Heirs sounded like someone had lit off a string of firecrackers in a fridge. The songs spent so much time at high intensity that the record, while exhilarating, was a drain to take in. Baby wipes and a cold glass of water were mandatory post-listen. It was a testament to the band's songwriting ability that the material held together so well, meeting or exceeding what Dyscordia and Traitors offered.
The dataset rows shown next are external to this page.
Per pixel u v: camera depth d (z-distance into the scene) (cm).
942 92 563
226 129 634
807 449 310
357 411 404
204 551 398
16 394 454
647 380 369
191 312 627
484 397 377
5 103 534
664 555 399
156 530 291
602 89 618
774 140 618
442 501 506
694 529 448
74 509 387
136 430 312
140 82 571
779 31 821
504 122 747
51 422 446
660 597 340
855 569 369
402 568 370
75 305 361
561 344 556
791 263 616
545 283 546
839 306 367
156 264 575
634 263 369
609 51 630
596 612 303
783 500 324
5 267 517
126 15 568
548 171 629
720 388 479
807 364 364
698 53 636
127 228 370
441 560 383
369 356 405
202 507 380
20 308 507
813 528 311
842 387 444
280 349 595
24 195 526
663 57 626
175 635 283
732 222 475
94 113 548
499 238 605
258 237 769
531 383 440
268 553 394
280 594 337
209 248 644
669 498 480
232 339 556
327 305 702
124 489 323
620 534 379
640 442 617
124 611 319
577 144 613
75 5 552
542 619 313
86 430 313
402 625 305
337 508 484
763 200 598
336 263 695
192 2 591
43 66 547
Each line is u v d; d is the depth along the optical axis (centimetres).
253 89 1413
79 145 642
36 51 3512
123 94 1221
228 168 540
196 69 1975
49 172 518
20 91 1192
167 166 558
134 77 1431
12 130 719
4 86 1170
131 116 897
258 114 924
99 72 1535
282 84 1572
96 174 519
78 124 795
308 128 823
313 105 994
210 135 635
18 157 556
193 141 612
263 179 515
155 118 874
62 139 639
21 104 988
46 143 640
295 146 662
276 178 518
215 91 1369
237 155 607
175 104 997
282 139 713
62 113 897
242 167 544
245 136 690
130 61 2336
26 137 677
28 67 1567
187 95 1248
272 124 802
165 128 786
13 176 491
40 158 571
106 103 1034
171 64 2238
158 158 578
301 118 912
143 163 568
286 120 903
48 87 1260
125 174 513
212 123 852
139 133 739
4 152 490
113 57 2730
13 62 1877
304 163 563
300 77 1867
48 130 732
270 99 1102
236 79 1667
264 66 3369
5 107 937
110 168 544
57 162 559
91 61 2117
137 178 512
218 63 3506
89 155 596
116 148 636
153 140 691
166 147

With The Killing Gods, though, Misery Index have eased off on the speed and pummeling. The record opens with "Urfaust," which is a minute of clean, ringing notes and a melancholy guitar line. That's our first clue. "The Calling" erupts like a Heirs track, M-80s in a Kenmore, Adam Jarvis double bass and fills and blastbeats all over the place, business as usual, but then at 2:46 we get a guitar solo! And it lasts nineteen seconds! New tricks! "The Oath" follows it, another calm instrumental track with frog chirrups in the background. (Recall Morbid Angel's "Kawazu".) "Conjuring the Call" could be a Dyscordia track, except that Adam Jarvis' drumming is even more ridiculous than it used to be. More new tricks: the ominous, droning tremolo riffs at 0:50 and a 2:20 and two more solos! Rather than breathlessly narrate every track, I'll say this: there are solos on at least four more tracks. Listen closely and other, subtle creative touches are there. Maybe it's maturity and experience unconsciously driving this understated creativity. Maybe it's intentional. I don't know, whatever.

It's time to talk about Adam Jarvis and drumming again. His last recorded effort was Pig Destroyer's Book Burner, and I found his contributions disappointing compared to his usual efforts. No worries though, because The Killing Gods is his best work yet. His performance reminds me of how much drumming matters to me in death metal. Witness The Ordher's Kill The Betrayers, a conventional effort lifted high by a drumming performance that can overwhelm or can make heads nod. Same with Cattle Decapitation's breakout hit The Monolith of Inhumanity. Few drummers can maintain the BPM and intensity of death metal and grindcore without becoming mechanical; those aforementioned albums have drummers who can do it, and so can Jarvis. Great drumming, it seems, can do some interesting things to the human mind.

I love when a band when a band evolves without abandoning their core style or running out of riffs. We heard some of The Killing Gods at Maryland Deathfest, and it was a real treat.